▸ What to produce:
From the story of the Saikos and the American's ring, pull out the stretch that starts at "The official offered" and stops after "a secret pouch.", copying it word for word.

▸ Passage for review:
+---+
One evening in late 1993, the Saikos were watching television. Astonishing changes were taking place in their world - including the fall of communism and the disintegration of the Soviet Union. What would this new atmosphere mean in terms of the American's ring? Suddenly they were electrified to hear a TV report saying that a Joint Commission on POW-MIA Affairs was asking Russians with information about missing Americans to come forward.

The next day Lyuba telephoned the Moscow number given on TV. 'Vasily!' she cried that evening. 'The time has come. You must go to Moscow and take the ring.' She then explained that in her conversation with the Russians at the Joint Commission, she said that her husband had information about a U.S. airman shot down near the Kuril Islands in 1952. She'd said nothing about the ring.

The official offered to travel to their home to talk, but Lyuba demurred - saying that her husband would go to them. She and Vasily feared a scheme of some sort - perhaps the so-called commission really did not exist.

'I will not give the ring to a Russian official,' Vasily told his wife.

A few days later Saiko set off on the train to Moscow. Again and again he found his hand in his front trouser pocket, furtively checking on the ring, which Lyuba had stitched in a secret pouch.

During the 24-hour journey Saiko had time to ponder how he had come to this point. Descended from Russian peasants, he had been blessed always with a strong and loving family. His grandmother had enriched his life by telling him about the Scriptures and the importance of a belief in God. Throughout his life Vasily had tried to deal with others in the fashion taught him by his family.
+---+
▸ Data records:
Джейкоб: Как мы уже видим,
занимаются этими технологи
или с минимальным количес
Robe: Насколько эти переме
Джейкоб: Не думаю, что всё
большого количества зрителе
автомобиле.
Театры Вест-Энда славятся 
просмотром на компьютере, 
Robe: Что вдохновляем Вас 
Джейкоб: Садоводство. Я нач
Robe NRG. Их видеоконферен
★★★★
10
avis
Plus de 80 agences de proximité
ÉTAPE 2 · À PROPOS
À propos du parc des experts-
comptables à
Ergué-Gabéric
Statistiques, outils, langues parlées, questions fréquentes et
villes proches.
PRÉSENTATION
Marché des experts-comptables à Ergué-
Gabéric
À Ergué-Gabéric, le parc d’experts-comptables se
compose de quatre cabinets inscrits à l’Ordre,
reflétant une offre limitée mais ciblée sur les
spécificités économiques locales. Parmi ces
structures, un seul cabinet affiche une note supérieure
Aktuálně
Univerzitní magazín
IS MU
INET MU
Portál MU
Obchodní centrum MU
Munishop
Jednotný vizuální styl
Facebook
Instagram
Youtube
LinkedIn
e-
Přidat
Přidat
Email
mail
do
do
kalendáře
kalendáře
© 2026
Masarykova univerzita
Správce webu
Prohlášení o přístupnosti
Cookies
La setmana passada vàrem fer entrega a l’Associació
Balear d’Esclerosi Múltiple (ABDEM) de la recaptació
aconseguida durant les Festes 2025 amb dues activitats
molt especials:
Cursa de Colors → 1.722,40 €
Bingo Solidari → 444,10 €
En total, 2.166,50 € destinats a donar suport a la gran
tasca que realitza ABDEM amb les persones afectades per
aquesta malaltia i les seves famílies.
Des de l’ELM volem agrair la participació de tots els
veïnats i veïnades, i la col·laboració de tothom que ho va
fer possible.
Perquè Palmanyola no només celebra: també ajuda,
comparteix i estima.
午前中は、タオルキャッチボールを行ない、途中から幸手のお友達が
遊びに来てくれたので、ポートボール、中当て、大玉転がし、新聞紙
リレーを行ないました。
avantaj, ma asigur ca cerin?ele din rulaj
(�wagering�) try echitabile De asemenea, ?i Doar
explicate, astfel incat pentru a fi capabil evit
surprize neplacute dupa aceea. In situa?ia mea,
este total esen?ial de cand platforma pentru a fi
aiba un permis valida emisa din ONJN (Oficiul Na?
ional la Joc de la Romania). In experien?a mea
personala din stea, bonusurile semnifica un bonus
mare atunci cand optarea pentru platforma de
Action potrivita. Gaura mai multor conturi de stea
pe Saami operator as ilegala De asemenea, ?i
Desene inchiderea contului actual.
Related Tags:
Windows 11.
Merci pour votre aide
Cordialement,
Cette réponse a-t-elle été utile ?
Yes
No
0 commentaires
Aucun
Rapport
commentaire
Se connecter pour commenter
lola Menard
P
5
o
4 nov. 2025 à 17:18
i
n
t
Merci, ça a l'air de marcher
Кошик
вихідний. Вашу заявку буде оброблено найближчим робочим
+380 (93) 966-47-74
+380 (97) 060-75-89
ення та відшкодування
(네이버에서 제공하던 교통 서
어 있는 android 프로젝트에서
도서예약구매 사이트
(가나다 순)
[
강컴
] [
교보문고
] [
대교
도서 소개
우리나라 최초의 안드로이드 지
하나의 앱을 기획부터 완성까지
+---+
▸ Written answer:
The official offered to travel to their home to talk, but Lyuba demurred - saying that her husband would go to them. She and Vasily feared a scheme of some sort - perhaps the so-called commission really did not exist.

'I will not give the ring to a Russian official,' Vasily told his wife.

A few days later Saiko set off on the train to Moscow. Again and again he found his hand in his front trouser pocket, furtively checking on the ring, which Lyuba had stitched in a secret pouch.